# [What to do]
**a)** Translate this sentence from the excess capacity article into Spanish: "Excess capacity can be created and tapped when you are growing."
**b)** Write the next part of the excess capacity article, picking up right after its final sentence.

# [Selected passage]
§ §
Excess Capacity: Hidden Profits from Untapped Revenue

Big opportunities are waiting to be found in your excess capacity. Capture additional revenue with few additional costs.

New profits lie hidden unless you know where to look. What machines are quietly idle while others are a flurry of productive activity? Has an employee said they are “ready for a new challenge” or “not being used to their full potential”? What’s tucked in the corners of the warehouse and starting to gather a little dust?

Excess capacity can be created and tapped when you are growing. Other times it means turning recession lemons into lemonade – or maybe second-label wine. The demand for expensive wine dropped off significantly during the Great Recession. Wineries could have reduced the price of their flagship wines to prop up their sales but this would destroy their brand in the long run. Instead, many created second labels with lower price points to sell their excess wine.

How excess capacity from growth creates opportunities

Empty Office Building
Photo by Razlan Hanafiah on Unsplash

You have excess capacity when you have people, equipment, real estate, or other resources that aren’t being used to their potential. This often occurs when you are scaling from one production rate to a significantly higher or lower production rate. Here are a few examples of excess capacity from company growth:

  • You’re looking for a new building. You find an incredible building with an amazingly low price but it’s so big you currently only need half of it. You may need the other part of the building in future years. This may be a great opportunity to lock up a cheap resource now until you need the full building. You can rent out the unused part until you need it for your operations.
§ §
# [Extracted data]
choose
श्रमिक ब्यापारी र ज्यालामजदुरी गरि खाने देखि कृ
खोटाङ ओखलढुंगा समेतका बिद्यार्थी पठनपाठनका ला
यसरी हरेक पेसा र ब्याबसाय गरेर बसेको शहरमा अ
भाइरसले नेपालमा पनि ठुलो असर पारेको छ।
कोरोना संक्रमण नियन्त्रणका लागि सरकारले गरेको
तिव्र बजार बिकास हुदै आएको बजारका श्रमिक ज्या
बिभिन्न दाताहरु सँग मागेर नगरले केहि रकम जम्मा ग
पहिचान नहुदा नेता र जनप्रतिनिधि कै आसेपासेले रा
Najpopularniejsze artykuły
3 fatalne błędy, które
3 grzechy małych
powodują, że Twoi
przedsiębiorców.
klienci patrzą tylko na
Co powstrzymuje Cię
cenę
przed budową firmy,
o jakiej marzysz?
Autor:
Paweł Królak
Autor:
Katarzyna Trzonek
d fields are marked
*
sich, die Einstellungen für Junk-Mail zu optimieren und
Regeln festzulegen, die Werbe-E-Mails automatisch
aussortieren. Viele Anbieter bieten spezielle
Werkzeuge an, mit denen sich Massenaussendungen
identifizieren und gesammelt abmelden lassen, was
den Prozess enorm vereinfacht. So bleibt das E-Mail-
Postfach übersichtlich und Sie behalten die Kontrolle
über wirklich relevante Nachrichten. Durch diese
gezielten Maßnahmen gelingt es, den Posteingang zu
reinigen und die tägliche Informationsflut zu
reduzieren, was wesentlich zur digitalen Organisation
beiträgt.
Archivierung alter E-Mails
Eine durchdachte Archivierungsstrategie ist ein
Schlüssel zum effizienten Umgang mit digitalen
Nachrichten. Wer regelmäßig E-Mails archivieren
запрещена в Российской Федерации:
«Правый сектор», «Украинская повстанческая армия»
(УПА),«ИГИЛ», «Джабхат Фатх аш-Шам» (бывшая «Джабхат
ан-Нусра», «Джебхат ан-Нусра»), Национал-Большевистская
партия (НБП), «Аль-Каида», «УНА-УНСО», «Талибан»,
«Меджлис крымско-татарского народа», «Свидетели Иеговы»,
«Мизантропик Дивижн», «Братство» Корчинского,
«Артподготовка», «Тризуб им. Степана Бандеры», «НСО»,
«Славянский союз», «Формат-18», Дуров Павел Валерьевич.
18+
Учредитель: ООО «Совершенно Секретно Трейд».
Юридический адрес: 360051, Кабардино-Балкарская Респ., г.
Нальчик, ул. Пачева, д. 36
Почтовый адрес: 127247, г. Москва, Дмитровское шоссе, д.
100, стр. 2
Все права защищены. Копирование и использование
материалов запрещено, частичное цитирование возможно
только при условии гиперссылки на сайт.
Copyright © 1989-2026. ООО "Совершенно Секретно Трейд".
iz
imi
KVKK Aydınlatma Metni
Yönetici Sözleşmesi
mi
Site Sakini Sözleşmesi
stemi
§ §
# [Responses per task]
**a)** El exceso de capacidad puede crearse y aprovecharse cuando se está creciendo.

**b)**
  • Your current equipment is reaching capacity or getting old. You could buy new equipment but know that you don’t need all the production capacity of the new equipment. There may be new revenue sources to tap with the excess capacity of the new equipment.
  • Sales are exploding with the constant need for additional staff. Rather than hiring enough staff to meet your immediate needs, you can hire more staff the projected needs. These staff can write procedures while they are training. This documentation is critical for training future staff and for sharing best practices among current staff. The new staff can also do projects to improve production processes. Your current staff are consumed with daily production and don’t have time for this. The new staff will then be fully trained and efficient when you need all their time for production. You can also use them to build new products or sell to new markets to test future opportunities.

The Deals are in the Downturns

The biggest profits are often captured or prepared for in downturns. Excess capacity can be tapped for temporary decreases in demand. Now is the time to build your capacity so you’re ready to capture opportunities when the economy starts to improve.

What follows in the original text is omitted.